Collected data
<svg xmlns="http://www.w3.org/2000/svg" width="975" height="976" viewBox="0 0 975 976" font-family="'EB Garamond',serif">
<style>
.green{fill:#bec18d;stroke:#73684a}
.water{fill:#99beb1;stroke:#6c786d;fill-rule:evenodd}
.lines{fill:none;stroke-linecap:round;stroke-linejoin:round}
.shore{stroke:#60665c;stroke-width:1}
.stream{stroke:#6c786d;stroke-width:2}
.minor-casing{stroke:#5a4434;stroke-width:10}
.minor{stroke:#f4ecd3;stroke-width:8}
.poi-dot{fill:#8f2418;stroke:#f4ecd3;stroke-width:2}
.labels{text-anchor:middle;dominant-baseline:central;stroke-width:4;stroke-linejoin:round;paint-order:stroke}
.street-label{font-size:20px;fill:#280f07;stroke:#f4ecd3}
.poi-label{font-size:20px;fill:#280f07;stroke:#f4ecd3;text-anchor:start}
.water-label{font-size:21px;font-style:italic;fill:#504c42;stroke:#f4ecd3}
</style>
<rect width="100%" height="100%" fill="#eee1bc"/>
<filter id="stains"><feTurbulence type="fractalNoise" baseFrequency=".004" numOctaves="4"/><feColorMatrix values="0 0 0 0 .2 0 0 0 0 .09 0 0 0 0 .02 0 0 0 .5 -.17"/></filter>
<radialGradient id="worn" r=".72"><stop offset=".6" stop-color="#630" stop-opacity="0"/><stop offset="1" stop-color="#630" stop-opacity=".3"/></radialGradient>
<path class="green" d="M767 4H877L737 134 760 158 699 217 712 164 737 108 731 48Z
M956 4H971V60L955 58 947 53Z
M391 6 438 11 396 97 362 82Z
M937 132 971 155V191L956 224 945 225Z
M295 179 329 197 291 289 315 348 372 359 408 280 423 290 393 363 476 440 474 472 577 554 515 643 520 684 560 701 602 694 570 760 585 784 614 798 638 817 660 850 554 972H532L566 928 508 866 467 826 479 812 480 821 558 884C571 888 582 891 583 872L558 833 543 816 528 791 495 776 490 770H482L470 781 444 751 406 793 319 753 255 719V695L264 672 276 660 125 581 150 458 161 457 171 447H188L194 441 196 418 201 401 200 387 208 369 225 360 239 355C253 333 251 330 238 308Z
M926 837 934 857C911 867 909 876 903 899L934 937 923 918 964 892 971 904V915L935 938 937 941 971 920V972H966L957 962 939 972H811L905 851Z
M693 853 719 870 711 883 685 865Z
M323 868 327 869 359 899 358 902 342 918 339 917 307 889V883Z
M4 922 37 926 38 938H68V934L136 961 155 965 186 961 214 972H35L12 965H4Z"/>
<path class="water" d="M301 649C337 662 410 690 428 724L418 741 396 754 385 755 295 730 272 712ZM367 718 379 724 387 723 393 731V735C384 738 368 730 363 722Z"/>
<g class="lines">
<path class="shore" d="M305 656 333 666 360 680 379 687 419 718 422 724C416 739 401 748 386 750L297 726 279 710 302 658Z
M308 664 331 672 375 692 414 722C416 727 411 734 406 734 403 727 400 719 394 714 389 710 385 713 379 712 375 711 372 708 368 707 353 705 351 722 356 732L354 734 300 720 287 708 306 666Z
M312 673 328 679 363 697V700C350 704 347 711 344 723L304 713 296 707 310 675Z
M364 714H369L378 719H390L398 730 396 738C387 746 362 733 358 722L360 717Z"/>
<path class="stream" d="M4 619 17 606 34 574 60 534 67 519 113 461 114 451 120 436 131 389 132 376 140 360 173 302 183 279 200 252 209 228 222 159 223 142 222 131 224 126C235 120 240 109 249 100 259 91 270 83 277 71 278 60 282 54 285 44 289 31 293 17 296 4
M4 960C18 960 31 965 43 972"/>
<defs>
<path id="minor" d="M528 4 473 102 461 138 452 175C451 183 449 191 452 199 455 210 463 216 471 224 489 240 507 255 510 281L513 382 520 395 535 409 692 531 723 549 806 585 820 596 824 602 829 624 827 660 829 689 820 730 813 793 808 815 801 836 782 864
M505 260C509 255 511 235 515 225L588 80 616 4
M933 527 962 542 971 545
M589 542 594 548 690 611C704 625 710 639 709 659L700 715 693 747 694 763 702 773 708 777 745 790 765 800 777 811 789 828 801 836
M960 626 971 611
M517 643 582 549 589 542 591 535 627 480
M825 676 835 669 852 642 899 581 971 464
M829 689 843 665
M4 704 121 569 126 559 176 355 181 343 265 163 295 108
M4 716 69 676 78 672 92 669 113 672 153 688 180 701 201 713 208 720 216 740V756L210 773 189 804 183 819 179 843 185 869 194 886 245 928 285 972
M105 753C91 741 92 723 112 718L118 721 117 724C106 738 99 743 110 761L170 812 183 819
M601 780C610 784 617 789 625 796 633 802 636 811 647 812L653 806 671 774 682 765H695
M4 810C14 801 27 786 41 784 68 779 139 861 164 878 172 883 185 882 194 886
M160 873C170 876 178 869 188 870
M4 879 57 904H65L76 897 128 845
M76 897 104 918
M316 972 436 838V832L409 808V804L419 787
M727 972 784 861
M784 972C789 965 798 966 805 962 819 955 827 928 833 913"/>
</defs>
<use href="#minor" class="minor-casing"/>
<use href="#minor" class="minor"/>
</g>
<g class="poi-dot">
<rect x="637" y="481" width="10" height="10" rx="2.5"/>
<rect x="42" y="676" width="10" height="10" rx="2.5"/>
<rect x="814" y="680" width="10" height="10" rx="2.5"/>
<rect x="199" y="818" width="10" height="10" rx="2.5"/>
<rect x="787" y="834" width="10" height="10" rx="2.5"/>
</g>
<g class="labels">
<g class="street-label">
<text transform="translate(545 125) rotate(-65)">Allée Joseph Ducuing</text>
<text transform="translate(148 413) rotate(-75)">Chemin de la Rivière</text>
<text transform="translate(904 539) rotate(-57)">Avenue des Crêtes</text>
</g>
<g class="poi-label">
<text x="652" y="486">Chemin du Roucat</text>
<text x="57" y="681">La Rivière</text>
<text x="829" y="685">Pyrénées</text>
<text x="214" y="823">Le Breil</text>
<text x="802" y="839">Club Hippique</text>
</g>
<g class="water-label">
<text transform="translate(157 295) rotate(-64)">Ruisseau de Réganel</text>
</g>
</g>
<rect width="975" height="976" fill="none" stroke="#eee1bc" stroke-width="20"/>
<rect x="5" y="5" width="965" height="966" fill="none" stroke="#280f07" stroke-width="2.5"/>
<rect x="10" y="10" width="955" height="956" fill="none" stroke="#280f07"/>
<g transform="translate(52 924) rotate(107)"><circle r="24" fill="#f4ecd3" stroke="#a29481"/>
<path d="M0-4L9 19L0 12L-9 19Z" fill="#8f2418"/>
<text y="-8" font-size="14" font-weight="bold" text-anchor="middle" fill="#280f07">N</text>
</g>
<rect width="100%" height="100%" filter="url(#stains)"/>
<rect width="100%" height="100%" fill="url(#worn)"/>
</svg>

Task brief
Where "linejoin" occurs in a line of the data above, count that line. Give the final count and no other words.

Completed exercise
2